Große Würfe sind gefragt

Der Kampf um die (Neu-) Verteilung der Verkehrsflächen vorab in den Städten ist bis heute ein Dauerthema. Dabei zeigt sich gerade in Zürich der Widerspruch zwischen Wunsch und Realität. Trotz wiederholtem Volkswunsch nach einer prominenteren Rolle für das Velo bleibt es im täglichen Verkehr oft eingeklemmt zwischen motorisiertem Individual- und öffentlichem Verkehr. Mit dem Masterplan Velo soll es endlich den ihm gebührenden Platz erhalten und nicht länger auf Trottoirs und Ausweichterrains verdrängt werden, wo Velofahrende die noch schwächeren Verkehrsteilenehmer drangsalieren. Das aktuelle Flickwerk ist das Resultat fehlender rechtlicher Besserstellung wie sie der Fußverkehr zum Beispiel mit einer Verbesserung der Vortrittsrechte erfahren hat. Die ViaStoria-Historiker zeigen auf, wo die historischen Wurzeln dieser Benachteiligung liegen. Ein Veloanteil von fünfzig Prozent am Verkehrsaufkommen wie in Kopenhagen wird in der Schweiz wohl Utopie bleiben.
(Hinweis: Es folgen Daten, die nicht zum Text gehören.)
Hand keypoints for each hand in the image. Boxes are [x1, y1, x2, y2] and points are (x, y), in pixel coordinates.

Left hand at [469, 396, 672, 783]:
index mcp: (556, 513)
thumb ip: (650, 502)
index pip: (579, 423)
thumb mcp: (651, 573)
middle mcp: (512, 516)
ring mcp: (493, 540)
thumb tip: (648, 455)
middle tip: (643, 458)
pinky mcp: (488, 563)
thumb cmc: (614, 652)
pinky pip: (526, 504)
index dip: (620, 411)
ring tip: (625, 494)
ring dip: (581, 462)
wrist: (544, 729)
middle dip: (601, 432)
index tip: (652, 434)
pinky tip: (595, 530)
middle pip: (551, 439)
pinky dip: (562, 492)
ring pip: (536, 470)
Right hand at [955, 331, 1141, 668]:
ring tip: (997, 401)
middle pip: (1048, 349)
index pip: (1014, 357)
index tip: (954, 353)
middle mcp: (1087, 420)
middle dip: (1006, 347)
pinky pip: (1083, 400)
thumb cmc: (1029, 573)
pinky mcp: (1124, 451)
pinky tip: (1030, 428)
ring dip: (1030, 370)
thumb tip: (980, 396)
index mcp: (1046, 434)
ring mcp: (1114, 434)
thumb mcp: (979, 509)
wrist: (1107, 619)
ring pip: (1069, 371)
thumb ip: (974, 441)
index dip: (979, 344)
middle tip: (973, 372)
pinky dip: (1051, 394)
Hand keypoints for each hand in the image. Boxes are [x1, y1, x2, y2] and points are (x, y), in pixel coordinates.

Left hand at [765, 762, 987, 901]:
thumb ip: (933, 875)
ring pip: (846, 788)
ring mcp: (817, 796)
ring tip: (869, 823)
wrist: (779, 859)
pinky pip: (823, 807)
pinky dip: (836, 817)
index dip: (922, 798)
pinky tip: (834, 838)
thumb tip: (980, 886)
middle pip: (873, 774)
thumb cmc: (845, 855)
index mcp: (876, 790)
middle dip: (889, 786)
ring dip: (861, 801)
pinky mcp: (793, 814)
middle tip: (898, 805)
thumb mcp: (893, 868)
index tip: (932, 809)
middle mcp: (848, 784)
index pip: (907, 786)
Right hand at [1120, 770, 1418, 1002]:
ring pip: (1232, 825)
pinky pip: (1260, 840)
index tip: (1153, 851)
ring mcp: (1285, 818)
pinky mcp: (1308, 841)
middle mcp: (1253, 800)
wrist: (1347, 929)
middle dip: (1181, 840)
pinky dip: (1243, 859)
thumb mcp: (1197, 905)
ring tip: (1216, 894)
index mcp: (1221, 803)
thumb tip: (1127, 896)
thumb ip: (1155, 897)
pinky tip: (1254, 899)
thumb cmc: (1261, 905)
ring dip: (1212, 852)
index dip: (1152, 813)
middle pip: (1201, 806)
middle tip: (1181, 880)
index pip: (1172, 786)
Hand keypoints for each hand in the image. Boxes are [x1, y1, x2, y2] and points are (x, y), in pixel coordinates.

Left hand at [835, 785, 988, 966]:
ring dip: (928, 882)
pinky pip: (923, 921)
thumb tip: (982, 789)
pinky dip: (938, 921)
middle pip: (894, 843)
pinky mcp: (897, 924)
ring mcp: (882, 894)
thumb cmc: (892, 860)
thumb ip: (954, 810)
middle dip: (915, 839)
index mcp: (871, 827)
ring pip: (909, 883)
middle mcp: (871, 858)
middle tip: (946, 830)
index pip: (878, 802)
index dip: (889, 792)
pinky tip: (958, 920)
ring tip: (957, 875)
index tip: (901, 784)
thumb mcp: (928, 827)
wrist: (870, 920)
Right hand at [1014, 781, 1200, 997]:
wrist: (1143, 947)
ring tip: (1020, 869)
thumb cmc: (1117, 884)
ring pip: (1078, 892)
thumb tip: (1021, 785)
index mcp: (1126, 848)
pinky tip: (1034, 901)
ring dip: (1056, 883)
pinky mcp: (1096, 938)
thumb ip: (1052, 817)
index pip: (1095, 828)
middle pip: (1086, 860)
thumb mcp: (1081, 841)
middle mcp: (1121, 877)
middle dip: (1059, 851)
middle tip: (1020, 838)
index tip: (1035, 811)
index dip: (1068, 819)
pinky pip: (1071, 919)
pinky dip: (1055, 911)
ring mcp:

Dafür ist die öV-Infrastruktur zu gut ausgebaut - und das soll auch so bleiben. Zunehmend überfüllte Massenverkehrsmittel und das sich nähernde Ende des Ölzeitalters bieten aber gute Voraussetzungen für eine radikale Erhöhung des Velooanteils. Investitionen ins gesunde und billige Verkehrsmittel Velo waren folgerichtig. Historiker Benedikt Meyer zieht aus der Schweizer Geschichte nüchtern und klar folgendes Fazit: "Ohne eigene Infrastruktur besitzt ein Verkehrsmittel schlechte Karten. In der Schweizer Velopolitik wird heute hier mal ein Sträßchen eröffnet, mal dort eine Ampel installiert. Dass damit die Zahl der Radfahrenden nicht zu steigern ist, kann eigentlich niemanden überraschen. Für spürbare Veränderungen bedurfte es größerer Eingriffe und damit auch größerer Investitionen. "Hier hat er aber Zweifel: "Anders als beim motorisierten und öffentlichen Verkehr fehlt es dafür beim Veloverkehr offenbar aber am politischen Willen, an Weitblick oder einfach an Mut." Die Zeit ist also reif für eine nationale Velooinitiative.